By default, the only things removed are:
- Containers for services defined in the Compose file
- Networks defined in the `networks` section of the Compose file
- The default network, if one is used
Networks and volumes defined as `external` are never removed.
Usage: down [options]
Options:
...
-v, --volumes Remove named volumes declared in the `volumes` section
of the Compose file and anonymous volumes
attached to containers.
...
$ docker-compose --version
docker-compose version 1.12.0, build b31ff33
Here's a sample yml with a named volume to test and a dummy command:
$ cat docker-compose.vol-named.yml
version: '2'
volumes:
data:
services:
test:
image: busybox
command: tail -f /dev/null
volumes:
- data:/data
$ docker-compose -f docker-compose.vol-named.yml up -d
Creating volume "test_data" with default driver
Creating test_test_1
After starting the container, the volume is initialized empty since the image is empty at that location. I created a quick hello world in that location:
$ docker exec -it test_test_1 /bin/sh
/ # ls -al /data
total 8
drwxr-xr-x 2 root root 4096 May 23 01:24 .
drwxr-xr-x 1 root root 4096 May 23 01:24 ..
/ # echo "hello volume" >/data/hello.txt
/ # ls -al /data
total 12
drwxr-xr-x 2 root root 4096 May 23 01:24 .
drwxr-xr-x 1 root root 4096 May 23 01:24 ..
-rw-r--r-- 1 root root 13 May 23 01:24 hello.txt
/ # cat /data/hello.txt
hello volume
/ # exit
The volume is visible outside of docker and is still there after a docker-compose down
:
$ docker volume ls | grep test_
local test_data
$ docker-compose -f docker-compose.vol-named.yml down
Stopping test_test_1 ... done
Removing test_test_1 ... done
Removing network test_default
$ docker volume ls | grep test_
local test_data
Recreating the container uses the old volume with the file still visible inside:
$ docker-compose -f docker-compose.vol-named.yml up -d
Creating network "test_default" with the default driver
Creating test_test_1
$ docker exec -it test_test_1 /bin/sh
/ # cat /data/hello.txt
hello volume
/ # exit
And running a docker-compose down -v
finally removes both the container and the volume:
$ docker-compose -f docker-compose.vol-named.yml down -v
Stopping test_test_1 ... done
Removing test_test_1 ... done
Removing network test_default
Removing volume test_data
$ docker volume ls | grep test_
$
If you find your data is only being persisted if you use a stop/start rather than a down/up, then your data is being stored in the container (or possibly an anonymous volume) rather than your named volume, and the container is not persistent. Make sure the location for your data inside the container is correct to avoid this.

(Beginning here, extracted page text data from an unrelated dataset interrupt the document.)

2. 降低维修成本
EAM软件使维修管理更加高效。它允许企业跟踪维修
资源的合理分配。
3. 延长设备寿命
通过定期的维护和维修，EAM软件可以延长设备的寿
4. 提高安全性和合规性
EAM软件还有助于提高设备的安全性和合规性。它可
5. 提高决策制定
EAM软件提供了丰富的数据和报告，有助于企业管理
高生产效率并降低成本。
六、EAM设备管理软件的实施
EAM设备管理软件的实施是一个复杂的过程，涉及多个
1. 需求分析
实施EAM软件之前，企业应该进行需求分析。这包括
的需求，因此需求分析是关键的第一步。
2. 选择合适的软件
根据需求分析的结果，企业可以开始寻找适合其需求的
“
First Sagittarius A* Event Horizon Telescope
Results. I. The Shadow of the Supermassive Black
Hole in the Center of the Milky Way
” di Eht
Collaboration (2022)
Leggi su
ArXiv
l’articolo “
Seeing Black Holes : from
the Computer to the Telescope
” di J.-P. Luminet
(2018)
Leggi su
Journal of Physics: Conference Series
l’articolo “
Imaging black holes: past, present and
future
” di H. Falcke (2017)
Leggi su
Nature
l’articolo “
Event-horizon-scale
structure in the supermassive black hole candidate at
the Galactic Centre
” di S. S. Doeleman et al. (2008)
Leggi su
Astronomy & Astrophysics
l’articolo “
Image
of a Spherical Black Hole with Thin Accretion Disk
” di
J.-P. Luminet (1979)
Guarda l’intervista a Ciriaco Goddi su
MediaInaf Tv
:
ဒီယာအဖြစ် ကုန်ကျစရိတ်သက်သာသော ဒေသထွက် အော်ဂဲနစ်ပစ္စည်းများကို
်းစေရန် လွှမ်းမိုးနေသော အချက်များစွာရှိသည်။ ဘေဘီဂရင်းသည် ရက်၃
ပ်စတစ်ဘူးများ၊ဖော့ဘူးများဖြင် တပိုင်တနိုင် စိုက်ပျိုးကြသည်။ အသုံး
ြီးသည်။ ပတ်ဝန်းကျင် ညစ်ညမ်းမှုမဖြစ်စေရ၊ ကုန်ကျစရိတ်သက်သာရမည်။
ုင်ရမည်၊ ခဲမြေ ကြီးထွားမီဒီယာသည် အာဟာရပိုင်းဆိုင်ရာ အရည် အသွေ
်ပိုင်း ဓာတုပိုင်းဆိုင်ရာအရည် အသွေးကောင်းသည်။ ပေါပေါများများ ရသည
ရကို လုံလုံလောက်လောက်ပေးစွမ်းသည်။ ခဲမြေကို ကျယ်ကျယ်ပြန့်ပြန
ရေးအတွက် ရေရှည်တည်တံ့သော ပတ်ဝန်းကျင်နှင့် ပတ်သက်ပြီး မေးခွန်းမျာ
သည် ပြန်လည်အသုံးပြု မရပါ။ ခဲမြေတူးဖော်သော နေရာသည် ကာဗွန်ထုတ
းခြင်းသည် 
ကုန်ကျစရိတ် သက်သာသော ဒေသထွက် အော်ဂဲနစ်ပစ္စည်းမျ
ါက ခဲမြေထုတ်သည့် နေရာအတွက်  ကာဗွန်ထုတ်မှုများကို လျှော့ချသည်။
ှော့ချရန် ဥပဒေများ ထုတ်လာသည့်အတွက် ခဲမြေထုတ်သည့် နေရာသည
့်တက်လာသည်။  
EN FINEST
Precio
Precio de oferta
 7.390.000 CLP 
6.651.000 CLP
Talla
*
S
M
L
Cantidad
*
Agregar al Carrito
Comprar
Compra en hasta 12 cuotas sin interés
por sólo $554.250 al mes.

To debug where data is being stored in your container, I'd recommend using docker diff
on a container. That will show all of the files created, modified, or deleted inside that container which will be lost when the container is deleted. E.g.:
$ docker run --name test-diff busybox \
/bin/sh -c "echo hello docker >/etc/hello.conf"
$ docker diff test-diff
C /etc
A /etc/hello.conf
This was traced back to a bad documentation from MemSQL. MemSQL data path in memsql/quickstart
container is /memsql
and not /var/lib/memsql
like in a stand-alone installation (and in MemSQL docs), and definitely not /data
like somebody told me.
You are using docker-compose down
and if you look at the docs here
Stop containers and remove containers, networks, volumes, and images created by
up
. Only containers and networks are removed by default.
You are right, it should not remove volumes (by default). It may be a bug or you may have changed the default configuration. But I think the right command for you is docker-compose stop
. I will try to make some tests with simplier cases for down
command.
Not sure if this helps or not. When you use docker-compose up -d
the container is downloaded and images created. To stop the docker images, use docker-compose down
, and the images will remain and can be restarted with docker-compose start
I was using the up/down commands and kept losing my data until I tried the stop/start and now data persists.
The simplest solution is to use docker-compose stop
instead of docker-compose down
. And then docker-compose start
to restart.
According to the docs, down
"stops containers and removes containers, networks, volumes, and images created by up."